* [Assignment] In the listing below, how many lines contain the string "Adhesive"? Answer with the number only.

* [Data records]
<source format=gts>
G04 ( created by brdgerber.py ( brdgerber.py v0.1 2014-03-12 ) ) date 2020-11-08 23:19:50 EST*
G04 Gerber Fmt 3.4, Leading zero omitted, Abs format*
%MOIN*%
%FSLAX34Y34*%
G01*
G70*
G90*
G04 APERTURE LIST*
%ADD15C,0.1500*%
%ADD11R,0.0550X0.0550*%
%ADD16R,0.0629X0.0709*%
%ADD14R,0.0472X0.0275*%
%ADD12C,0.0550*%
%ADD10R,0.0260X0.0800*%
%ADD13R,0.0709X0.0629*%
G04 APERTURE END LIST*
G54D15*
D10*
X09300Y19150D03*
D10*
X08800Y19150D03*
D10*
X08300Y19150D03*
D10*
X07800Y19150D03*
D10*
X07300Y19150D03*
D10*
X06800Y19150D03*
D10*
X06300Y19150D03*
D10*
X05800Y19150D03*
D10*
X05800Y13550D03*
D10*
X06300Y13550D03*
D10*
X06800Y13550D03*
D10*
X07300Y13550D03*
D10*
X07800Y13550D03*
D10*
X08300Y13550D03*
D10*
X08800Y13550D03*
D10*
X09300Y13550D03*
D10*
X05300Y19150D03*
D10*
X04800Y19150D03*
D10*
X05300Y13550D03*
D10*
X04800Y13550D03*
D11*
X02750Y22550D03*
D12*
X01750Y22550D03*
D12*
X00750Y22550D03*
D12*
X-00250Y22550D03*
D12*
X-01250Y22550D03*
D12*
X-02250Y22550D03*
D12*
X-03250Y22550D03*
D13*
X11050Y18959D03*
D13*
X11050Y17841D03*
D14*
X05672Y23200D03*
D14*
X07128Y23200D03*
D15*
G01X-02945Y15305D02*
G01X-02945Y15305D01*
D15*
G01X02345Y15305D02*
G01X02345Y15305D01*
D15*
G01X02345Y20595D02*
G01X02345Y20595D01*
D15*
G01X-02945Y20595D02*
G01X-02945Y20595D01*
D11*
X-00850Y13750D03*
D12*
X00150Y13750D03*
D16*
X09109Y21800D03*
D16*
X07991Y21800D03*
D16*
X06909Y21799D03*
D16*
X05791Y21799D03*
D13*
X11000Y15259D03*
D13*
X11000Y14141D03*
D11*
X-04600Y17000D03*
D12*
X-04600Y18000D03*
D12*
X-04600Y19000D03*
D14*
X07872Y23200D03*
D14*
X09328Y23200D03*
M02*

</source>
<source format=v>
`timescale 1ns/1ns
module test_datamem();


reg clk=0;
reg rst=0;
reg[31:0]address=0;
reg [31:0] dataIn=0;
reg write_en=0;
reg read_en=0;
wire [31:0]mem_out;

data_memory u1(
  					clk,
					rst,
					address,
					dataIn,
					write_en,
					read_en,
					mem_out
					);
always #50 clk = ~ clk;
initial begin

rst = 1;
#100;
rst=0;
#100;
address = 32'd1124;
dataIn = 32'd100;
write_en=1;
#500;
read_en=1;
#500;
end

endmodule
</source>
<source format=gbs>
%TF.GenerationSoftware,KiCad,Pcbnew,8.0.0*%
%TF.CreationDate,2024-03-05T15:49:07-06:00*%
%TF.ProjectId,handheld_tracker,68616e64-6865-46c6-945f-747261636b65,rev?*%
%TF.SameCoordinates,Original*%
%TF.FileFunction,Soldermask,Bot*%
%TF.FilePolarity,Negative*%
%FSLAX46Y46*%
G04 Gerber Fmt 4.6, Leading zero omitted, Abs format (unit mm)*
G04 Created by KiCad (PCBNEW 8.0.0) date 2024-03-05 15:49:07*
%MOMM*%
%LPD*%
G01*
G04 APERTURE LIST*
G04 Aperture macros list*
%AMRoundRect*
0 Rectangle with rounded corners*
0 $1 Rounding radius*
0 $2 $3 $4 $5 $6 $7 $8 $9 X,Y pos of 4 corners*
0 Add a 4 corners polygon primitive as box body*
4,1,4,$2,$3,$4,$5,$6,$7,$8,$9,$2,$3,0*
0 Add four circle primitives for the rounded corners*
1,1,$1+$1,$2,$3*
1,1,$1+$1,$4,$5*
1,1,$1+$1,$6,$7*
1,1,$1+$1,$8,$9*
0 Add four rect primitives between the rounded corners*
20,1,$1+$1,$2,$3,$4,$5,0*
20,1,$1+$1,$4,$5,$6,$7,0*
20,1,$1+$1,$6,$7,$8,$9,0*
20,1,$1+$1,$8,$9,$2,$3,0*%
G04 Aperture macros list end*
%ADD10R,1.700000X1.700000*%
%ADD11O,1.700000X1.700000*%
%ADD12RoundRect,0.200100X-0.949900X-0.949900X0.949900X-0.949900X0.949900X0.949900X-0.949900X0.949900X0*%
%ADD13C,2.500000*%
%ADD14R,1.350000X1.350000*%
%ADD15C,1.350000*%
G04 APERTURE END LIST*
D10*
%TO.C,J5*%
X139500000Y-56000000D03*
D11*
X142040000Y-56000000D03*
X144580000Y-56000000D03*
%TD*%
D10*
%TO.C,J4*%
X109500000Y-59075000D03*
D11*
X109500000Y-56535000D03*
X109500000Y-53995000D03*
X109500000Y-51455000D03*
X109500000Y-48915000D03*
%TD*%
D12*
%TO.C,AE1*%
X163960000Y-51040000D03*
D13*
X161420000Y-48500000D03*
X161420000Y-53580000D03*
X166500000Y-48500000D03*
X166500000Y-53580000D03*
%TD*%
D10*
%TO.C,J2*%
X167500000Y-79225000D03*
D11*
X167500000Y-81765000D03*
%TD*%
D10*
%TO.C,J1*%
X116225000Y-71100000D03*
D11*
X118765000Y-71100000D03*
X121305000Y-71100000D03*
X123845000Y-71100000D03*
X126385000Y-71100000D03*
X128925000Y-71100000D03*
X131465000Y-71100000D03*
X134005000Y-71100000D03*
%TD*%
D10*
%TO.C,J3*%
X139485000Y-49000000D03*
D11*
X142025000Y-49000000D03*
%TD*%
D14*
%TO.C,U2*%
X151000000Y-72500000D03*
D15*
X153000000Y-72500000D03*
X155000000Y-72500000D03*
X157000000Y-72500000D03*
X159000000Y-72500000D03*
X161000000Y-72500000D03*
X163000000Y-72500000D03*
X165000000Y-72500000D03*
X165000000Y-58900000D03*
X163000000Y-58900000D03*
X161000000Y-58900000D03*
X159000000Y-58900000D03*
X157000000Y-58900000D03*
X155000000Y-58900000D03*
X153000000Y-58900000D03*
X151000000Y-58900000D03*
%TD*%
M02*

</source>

---

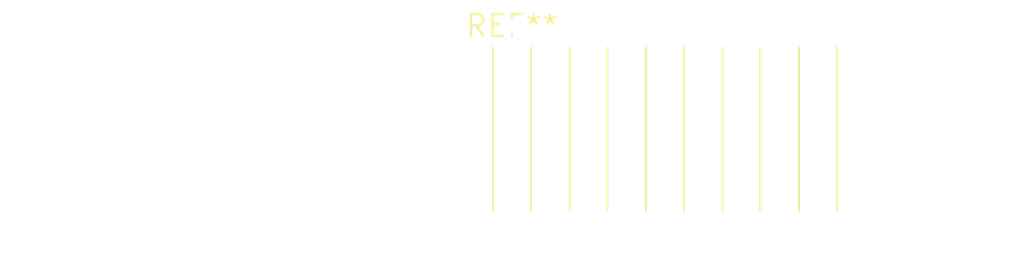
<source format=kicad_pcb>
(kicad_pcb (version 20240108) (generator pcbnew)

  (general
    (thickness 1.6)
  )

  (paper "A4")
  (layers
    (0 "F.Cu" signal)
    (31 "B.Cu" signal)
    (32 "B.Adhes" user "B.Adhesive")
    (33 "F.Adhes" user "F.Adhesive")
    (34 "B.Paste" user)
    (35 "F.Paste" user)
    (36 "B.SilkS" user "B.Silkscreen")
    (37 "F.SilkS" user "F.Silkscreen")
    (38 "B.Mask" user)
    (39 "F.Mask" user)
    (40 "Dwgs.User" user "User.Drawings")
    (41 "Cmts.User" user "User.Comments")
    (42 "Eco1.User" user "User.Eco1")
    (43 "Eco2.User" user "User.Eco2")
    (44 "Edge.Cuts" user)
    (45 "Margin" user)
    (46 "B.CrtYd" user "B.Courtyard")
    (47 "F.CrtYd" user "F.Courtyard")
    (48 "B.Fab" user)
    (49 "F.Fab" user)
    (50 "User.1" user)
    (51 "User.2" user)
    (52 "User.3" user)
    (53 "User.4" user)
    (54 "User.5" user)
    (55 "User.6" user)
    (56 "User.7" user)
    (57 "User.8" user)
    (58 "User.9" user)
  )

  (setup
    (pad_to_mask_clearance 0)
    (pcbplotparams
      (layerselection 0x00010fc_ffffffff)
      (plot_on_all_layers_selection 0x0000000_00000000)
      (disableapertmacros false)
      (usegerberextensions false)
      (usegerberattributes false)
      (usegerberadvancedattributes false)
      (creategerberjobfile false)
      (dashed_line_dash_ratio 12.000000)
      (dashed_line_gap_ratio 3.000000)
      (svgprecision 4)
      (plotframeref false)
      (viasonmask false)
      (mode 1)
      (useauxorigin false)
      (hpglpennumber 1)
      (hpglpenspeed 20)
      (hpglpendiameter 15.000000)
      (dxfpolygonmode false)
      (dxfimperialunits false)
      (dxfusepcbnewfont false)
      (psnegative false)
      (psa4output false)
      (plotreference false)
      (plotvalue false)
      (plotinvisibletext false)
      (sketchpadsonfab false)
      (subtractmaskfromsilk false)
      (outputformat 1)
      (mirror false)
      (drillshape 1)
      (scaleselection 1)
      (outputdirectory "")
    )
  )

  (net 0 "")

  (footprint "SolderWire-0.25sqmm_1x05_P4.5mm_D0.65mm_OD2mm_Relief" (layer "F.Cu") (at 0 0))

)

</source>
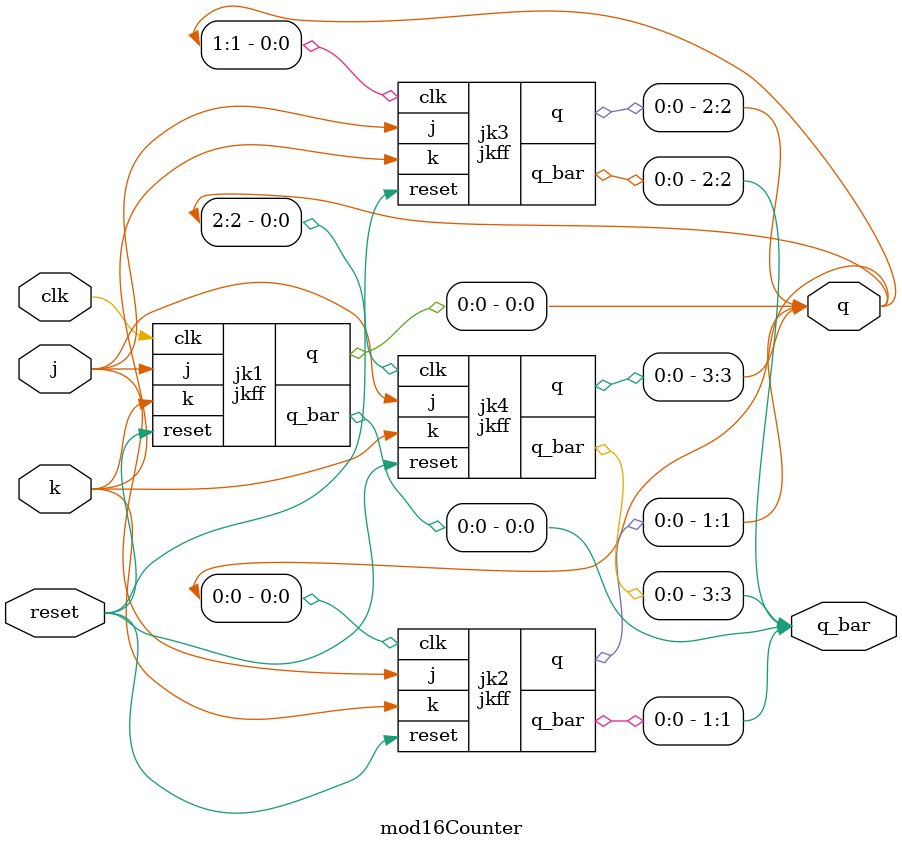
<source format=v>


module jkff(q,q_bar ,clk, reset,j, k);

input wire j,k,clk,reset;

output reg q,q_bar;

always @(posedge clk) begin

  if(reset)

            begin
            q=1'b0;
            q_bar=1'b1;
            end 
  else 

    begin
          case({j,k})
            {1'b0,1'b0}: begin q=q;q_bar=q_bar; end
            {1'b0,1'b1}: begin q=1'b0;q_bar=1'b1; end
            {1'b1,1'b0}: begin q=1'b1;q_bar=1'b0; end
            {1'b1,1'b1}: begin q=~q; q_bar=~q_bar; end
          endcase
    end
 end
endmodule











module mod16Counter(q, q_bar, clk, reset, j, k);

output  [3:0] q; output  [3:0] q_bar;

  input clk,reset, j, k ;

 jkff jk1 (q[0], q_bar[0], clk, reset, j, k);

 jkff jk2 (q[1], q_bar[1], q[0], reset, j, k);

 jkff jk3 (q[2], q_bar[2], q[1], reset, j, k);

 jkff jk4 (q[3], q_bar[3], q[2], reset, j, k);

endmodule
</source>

* [Response to the exercise] 2